--- DIRECTIVE ---
Begin with the first line of the entries below. Copy each line exactly, stopping after the one that contains "# 104-7080 Road V6X 1X5".

─── SUPPLIED MATERIAL

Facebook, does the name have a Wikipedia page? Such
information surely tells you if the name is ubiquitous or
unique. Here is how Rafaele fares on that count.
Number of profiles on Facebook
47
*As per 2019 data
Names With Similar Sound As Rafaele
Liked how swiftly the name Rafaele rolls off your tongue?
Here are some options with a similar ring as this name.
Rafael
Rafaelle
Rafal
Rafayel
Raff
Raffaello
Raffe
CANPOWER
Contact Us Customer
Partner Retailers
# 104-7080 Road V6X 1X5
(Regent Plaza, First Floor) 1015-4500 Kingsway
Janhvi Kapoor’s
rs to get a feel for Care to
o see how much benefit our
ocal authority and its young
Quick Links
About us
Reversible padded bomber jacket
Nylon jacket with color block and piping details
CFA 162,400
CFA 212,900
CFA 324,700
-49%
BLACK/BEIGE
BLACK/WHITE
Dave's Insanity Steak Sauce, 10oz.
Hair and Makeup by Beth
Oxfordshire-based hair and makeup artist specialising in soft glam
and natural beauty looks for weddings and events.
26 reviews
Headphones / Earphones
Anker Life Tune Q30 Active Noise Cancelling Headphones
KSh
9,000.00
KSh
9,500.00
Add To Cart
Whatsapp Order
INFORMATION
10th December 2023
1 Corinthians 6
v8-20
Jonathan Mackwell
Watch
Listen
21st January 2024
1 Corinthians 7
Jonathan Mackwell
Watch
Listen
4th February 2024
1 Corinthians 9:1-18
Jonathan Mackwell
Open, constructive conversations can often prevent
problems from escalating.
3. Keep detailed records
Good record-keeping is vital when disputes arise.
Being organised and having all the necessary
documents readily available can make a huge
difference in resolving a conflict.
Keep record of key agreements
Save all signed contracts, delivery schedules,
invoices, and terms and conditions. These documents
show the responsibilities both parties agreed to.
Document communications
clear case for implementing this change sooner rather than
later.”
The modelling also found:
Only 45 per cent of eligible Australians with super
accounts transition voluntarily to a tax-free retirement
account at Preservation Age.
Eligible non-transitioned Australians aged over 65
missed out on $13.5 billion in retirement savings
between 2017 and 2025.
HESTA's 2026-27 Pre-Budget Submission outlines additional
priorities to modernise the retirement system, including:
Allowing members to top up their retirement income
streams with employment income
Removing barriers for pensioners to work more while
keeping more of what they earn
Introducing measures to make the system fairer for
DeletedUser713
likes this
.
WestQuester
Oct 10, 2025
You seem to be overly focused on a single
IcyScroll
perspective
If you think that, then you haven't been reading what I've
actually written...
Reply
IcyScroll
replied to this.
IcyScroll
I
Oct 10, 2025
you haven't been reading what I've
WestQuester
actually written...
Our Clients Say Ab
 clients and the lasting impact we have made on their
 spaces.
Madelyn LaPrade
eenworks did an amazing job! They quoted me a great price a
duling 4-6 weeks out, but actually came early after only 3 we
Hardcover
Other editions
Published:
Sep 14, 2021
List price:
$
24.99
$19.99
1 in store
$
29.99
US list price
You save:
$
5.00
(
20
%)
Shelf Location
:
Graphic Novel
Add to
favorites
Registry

──────

--- TASK RESULT ---
Facebook, does the name have a Wikipedia page? Such
information surely tells you if the name is ubiquitous or
unique. Here is how Rafaele fares on that count.
Number of profiles on Facebook
47
*As per 2019 data
Names With Similar Sound As Rafaele
Liked how swiftly the name Rafaele rolls off your tongue?
Here are some options with a similar ring as this name.
Rafael
Rafaelle
Rafal
Rafayel
Raff
Raffaello
Raffe
CANPOWER
Contact Us Customer
Partner Retailers
# 104-7080 Road V6X 1X5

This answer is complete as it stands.